Many years ago I was befriended by a member of the Passamaquoddy tribe in Maine. I met the man while on a guided black bear hunt. He was quiet and sort of kept his own counsel but for some reason we hit it off. He invited me to go to his cabin and we'd hunt ruffed grouse. While there I met his wife and son . We would drive the back roads of Maine looking for grouse and if spotted, stop and get out of the vehicle. You load your firearm and see if you can stalk within range of the bird. It isn't as easy as it sounds. Many times the bird takes off at the sight of the vehicle. Once in the thick black growth of Maine you will find it very difficult to pursue.

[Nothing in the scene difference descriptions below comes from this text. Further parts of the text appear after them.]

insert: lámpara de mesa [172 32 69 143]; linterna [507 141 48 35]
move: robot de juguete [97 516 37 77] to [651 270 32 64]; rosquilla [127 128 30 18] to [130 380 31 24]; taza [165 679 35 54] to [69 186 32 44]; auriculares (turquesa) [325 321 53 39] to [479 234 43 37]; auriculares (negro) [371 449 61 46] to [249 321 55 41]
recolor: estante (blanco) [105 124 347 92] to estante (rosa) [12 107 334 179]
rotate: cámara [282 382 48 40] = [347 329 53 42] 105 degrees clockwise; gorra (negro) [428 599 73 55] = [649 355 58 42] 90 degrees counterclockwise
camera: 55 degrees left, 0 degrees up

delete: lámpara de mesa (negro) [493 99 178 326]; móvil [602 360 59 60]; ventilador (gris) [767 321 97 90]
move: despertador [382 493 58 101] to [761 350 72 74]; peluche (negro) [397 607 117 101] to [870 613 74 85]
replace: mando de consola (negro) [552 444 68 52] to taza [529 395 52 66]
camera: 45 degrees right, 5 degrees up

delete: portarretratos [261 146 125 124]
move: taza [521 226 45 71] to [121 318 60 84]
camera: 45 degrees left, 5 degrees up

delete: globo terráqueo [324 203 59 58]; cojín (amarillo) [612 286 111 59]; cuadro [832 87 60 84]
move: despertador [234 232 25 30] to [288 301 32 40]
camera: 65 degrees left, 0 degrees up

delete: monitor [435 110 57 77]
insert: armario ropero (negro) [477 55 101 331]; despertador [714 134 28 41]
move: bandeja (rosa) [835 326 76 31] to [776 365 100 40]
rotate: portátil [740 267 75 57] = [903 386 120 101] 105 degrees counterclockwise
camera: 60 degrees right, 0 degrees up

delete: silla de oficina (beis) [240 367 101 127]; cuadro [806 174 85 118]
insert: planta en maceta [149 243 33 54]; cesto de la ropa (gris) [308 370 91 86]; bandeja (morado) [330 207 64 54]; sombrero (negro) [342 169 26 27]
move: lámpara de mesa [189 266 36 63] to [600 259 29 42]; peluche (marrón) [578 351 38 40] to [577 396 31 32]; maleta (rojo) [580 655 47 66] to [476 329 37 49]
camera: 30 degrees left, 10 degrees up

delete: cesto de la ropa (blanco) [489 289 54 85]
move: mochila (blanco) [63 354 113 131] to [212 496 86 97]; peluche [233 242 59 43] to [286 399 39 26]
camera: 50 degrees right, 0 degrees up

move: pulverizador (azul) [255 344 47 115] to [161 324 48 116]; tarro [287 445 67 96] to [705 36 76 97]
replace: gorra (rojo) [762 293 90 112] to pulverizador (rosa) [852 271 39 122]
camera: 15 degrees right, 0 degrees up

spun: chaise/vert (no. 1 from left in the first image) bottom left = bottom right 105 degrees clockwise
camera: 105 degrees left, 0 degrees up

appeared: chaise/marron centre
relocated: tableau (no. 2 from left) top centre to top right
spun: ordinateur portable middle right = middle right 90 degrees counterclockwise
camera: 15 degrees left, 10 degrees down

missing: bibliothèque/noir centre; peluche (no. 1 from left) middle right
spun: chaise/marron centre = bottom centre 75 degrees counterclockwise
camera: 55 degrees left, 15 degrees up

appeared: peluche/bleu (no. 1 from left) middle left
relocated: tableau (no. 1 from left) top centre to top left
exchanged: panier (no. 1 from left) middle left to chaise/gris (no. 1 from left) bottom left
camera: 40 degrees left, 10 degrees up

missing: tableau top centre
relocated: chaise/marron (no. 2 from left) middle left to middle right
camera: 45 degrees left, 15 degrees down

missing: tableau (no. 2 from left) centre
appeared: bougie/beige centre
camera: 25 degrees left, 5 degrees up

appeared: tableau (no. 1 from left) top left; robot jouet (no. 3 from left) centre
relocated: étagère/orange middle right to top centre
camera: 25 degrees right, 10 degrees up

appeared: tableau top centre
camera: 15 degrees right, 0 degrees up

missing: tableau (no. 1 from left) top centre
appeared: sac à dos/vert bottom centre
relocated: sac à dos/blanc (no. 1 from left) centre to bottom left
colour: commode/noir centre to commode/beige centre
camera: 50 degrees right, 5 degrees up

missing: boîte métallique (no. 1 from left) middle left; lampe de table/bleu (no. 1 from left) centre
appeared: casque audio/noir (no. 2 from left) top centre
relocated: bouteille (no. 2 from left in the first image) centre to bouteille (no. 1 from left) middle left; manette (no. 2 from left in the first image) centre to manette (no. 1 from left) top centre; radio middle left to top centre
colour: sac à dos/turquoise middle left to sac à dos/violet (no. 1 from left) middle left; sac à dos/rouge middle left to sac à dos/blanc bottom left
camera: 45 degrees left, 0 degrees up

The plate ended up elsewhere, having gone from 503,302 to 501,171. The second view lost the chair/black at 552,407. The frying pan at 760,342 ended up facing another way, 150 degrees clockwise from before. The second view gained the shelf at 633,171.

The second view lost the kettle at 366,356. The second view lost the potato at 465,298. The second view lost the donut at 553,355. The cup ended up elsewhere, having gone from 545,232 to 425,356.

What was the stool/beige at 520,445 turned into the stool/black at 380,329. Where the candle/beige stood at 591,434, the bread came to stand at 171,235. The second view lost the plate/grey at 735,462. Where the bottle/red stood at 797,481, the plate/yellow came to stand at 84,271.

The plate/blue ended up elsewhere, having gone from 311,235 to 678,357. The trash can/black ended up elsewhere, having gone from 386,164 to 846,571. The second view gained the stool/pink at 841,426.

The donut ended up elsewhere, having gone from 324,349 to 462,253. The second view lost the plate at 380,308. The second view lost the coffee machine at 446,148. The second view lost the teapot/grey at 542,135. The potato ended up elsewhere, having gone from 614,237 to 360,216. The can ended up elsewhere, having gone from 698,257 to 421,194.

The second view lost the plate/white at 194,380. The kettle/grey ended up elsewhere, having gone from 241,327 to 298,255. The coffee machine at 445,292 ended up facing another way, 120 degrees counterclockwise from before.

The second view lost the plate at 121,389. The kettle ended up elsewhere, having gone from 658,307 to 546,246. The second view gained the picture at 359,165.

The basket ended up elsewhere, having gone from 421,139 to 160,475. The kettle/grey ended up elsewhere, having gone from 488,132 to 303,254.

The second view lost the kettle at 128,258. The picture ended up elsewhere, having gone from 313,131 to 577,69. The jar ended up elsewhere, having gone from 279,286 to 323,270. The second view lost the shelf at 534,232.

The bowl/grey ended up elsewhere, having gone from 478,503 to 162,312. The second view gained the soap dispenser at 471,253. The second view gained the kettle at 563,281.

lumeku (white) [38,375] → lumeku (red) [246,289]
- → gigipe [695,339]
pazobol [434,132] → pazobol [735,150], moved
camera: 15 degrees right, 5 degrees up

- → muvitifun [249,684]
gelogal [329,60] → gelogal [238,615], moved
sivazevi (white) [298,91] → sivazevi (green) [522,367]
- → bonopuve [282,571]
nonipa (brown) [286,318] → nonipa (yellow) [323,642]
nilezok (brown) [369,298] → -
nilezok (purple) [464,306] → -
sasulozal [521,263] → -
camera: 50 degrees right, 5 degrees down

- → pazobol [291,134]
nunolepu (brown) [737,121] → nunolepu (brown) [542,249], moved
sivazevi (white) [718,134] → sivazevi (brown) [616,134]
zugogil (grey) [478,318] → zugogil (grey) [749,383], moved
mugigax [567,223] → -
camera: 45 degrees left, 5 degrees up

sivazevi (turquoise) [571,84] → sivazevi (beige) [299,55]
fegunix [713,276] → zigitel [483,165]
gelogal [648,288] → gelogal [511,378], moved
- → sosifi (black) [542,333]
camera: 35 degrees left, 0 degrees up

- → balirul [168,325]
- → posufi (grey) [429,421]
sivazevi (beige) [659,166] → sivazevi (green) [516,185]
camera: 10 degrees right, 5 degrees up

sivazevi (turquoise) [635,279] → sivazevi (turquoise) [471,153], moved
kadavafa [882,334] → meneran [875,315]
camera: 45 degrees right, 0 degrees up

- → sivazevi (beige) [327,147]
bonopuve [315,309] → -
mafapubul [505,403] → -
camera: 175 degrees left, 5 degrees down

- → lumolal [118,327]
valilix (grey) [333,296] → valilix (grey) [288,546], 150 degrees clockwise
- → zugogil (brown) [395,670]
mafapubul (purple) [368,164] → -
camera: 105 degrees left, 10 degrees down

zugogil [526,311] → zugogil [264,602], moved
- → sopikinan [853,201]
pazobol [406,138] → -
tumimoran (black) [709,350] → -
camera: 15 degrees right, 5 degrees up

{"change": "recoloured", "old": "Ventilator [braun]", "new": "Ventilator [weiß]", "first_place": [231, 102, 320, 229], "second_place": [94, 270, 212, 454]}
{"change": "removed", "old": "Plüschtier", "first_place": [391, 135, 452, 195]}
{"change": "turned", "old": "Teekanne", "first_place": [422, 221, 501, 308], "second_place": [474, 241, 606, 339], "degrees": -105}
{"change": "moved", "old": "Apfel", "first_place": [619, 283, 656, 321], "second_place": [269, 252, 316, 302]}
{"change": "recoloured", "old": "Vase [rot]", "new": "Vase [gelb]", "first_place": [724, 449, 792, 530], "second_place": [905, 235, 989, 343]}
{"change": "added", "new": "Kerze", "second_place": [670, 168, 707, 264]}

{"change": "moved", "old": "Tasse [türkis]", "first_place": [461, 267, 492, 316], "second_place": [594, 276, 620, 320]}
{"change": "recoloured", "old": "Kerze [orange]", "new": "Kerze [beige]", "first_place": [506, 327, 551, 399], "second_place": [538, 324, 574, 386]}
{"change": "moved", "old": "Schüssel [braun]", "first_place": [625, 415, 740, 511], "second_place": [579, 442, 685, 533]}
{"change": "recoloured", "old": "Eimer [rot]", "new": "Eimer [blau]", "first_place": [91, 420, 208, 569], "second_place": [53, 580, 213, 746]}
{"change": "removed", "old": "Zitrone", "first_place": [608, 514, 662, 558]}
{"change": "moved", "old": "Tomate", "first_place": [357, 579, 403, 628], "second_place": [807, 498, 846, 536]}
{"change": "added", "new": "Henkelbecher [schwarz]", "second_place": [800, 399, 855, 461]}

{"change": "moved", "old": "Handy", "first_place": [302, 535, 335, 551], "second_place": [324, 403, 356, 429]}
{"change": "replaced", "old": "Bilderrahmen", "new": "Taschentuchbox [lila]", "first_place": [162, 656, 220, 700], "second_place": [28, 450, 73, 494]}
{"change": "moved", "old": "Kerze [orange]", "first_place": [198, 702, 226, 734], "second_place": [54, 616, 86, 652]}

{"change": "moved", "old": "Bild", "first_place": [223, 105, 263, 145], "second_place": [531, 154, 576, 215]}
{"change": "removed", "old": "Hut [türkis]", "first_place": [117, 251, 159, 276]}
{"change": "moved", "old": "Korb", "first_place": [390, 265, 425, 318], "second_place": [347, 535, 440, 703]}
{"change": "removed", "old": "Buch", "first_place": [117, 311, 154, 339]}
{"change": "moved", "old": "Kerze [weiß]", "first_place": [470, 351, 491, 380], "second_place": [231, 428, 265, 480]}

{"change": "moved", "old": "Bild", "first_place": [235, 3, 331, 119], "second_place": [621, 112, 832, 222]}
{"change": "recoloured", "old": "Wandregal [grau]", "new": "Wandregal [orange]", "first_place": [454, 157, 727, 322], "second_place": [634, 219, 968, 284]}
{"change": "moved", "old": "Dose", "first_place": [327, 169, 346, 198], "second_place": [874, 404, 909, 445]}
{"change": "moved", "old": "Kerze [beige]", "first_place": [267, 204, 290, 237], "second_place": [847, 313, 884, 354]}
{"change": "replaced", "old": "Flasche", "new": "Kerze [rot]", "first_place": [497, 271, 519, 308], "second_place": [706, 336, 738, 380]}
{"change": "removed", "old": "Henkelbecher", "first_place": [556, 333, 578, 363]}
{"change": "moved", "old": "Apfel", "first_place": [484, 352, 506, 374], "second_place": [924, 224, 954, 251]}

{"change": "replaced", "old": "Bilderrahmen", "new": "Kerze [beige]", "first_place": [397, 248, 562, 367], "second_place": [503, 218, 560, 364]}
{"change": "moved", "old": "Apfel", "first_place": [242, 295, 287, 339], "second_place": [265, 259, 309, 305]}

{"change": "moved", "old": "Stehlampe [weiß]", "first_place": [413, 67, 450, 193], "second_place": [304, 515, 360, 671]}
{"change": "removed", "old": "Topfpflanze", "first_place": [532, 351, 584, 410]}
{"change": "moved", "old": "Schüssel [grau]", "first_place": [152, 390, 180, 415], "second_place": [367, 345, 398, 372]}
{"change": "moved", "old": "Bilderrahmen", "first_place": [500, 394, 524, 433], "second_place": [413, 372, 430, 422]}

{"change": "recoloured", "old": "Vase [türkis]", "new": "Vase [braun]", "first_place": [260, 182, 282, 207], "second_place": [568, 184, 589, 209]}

It has been many years since I have specifically hunted for ruffed grouse. Changes in career as well as lifestyle has precluded me from taking a small game vacation to Maine. Now and then while bowhunting I will flush up a bird in southern Massachusets or northeastern Connecticut but for some reason I am not inclined to go out after them. You can say it is nothing to get worked up over but I am not sure if I want to hunt such a small population that seems to be hanging on. I figure with the predation from birds of prey, feral cats as well as the introduction of the fisher coupled with the invasion of yuppies into the "country" the bird has enough troubles without someone like me going after them with a shotgun.